His second "victim" that night was a rotund little gentleman in a dinner jacket. And Hanussen, after a brief pause, told the past not of the man - but of the clothes he wore. He described colourfully and wittily the history of the dinner jacket - "which has lived through sixteen weddings and twenty-one funerals" - and disclosed at the very end that that its present wearer was a tax-inspector having come to control the entertainment tax which the Scala had to pay on the box-office receipts. He told the embarrassed civil servant: "Your visit was quite unnecessary, my friend. The Scala has two thousand seats. It is sold out every night. You could not have got in tonight if you hadn't come in your official capacity. Now you'd better go…"

All this was good if not necessarily responsible fun. But the third "experiment" jolted me, I must confess.
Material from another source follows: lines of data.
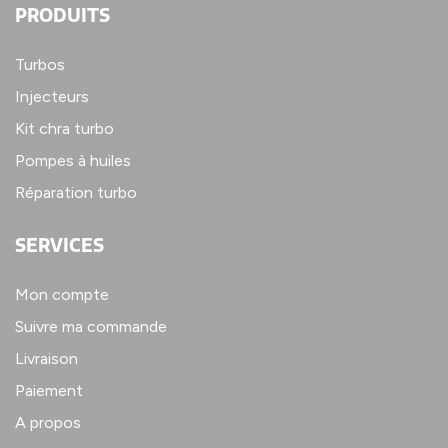
PRODUITS
Turbos
Injecteurs
Kit chra turbo
Pompes à huiles
Réparation turbo
SERVICES
Mon compte
Suivre ma commande
Livraison
Paiement
A propos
Hanussen was a superb showman - he always built up to a climax.

For those in the know there was another thrill about his performance - his assistant, whom he introduced as "Jane, my medium and my helper." In a brief, close-fitting costume, her long, beautiful legs in net-stockings, she was strikingly beautiful - but strangely unprofessional and almost clumsy as she gave the audience a shy, brief smile and a half-hearted bow. I did not know until my colleague told me at she was the Baroness Prawitz who had deserted her husband, her family, her home - to become Hanussen's mistress. His "prophecy" was fulfilled - even though it had taken two months and not four weeks fore the lovely lady "succumbed to his will." And now here she was, wing as if in a trance, being exhibited to the sensation hungry Berliners many of whom knew by now who she was and what had happened to her.